Review of a published court of appeals decision; case activity (including briefs)

Issue (from the State’s petition for review)

When a defendant who pleads guilty or no contest is misinformed that the maximum penalty that could be imposed is lower than the maximum actually allowed by law, and the sentence imposed is more than the defendant was told he could get, is the defendant entitled to withdraw his plea, or may the defect be remedied instead by reducing the sentence to the maximum the defendant was informed he could receive?

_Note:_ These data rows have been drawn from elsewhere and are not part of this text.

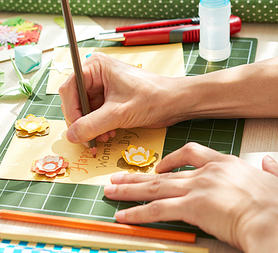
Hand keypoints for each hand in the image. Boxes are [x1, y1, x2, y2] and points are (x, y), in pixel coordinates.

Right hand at [59, 53, 181, 143]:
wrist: (175, 103)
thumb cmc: (153, 98)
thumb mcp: (119, 113)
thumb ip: (92, 125)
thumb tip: (71, 136)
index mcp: (94, 67)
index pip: (69, 89)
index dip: (71, 111)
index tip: (76, 130)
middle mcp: (94, 74)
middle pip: (74, 101)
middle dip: (81, 122)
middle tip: (89, 139)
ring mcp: (100, 87)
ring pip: (82, 111)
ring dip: (89, 127)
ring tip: (103, 137)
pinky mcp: (107, 99)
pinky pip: (92, 115)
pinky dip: (97, 127)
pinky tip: (108, 134)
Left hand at [104, 143, 277, 251]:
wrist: (276, 219)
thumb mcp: (275, 180)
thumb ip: (269, 170)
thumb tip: (270, 164)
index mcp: (225, 163)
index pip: (192, 152)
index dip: (171, 159)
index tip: (158, 165)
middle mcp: (206, 172)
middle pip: (163, 173)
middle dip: (138, 177)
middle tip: (117, 177)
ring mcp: (196, 188)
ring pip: (154, 188)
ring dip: (129, 191)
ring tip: (111, 191)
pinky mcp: (191, 207)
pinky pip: (157, 210)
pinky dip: (137, 213)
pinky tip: (123, 215)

We won’t repeat here the lengthy history of this case and the substance of the court of appeals decision, all of which is detailed in our post on that decision. For purpose of this post, the important thing to know is that Finley was told he faced 19.5 years in prison when he really faced 23.5 years. When the judge gave him 23.5 at sentencing, he moved to withdraw his plea. The trial court denied plea withdrawal, and instead commuted his sentence to 19.5 years, the amount he was told (wrongly) he could receive. The state argued that remedy was just fine under State v. Taylor, 2013 WI 34, 347 Wis. 2d 30, 829 N.W.2d 482, and State v. Cross, 2010 WI 70, ¶32, 326 Wis. 2d 492, 786 N.W.2d 64, because a plea is valid so long as the defendant understood at the time of the plea he could receive the sentence actually imposed on him: “There is no manifest injustice, no fundamental unfairness, no due process violation when a defendant gets a sentence he knew he could get when he entered his plea.” (PFR at 12).

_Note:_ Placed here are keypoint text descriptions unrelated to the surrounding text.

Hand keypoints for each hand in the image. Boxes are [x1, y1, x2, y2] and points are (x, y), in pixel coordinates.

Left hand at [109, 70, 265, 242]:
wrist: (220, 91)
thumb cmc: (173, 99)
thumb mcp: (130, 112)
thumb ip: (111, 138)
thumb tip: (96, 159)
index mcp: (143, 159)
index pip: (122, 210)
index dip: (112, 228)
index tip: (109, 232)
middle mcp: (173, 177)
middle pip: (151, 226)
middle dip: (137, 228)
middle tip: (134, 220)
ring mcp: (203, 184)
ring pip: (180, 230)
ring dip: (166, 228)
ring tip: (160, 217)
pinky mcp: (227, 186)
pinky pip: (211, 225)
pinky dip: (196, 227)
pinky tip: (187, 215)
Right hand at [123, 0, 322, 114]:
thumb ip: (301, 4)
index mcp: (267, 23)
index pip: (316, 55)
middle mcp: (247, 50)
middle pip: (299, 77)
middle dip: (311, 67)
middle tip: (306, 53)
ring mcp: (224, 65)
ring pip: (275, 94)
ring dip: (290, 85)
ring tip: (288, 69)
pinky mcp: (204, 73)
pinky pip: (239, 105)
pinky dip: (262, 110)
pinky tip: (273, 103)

While Taylor seems to lend a whiff of legitimacy to the state’s argument, the court of appeals’ carefully analyzed the factual and legal differences between that case and Finley’s and concluded that “the State’s proposed standard relying on the defendant’s knowledge of the maximum sentence actually imposed (at least eventually) conflates Taylor’s analysis of whether the defendant’s plea was entered knowingly, intelligently, and voluntarily, and Taylor’s analysis of whether the defendant was entitled to plea withdrawal on some other basis of manifest injustice.” (2015 WI App 79, ¶34). The court of appeals’ analysis in this case is careful and compelling; but the problem is that, as described elsewhere, Taylor is a confusing mess (indeed, at certain points it’s logically incoherent) that magnified the uncertainties left by Cross. Only the supreme court can clean up the mess those cases made, though it remains to be seen whether the court does clean up the mess by restoring the clear plea withdrawal law that existed before Cross and Taylor; whether it adopts the State’s argument that commutation rather than plea withdrawal is the appropriate remedy; or whether we get yet another confused and confusing decision that merely rearranges the wreckage. Clearly, then, this will be an important decision that will affect how we litigate plea withdrawal claims.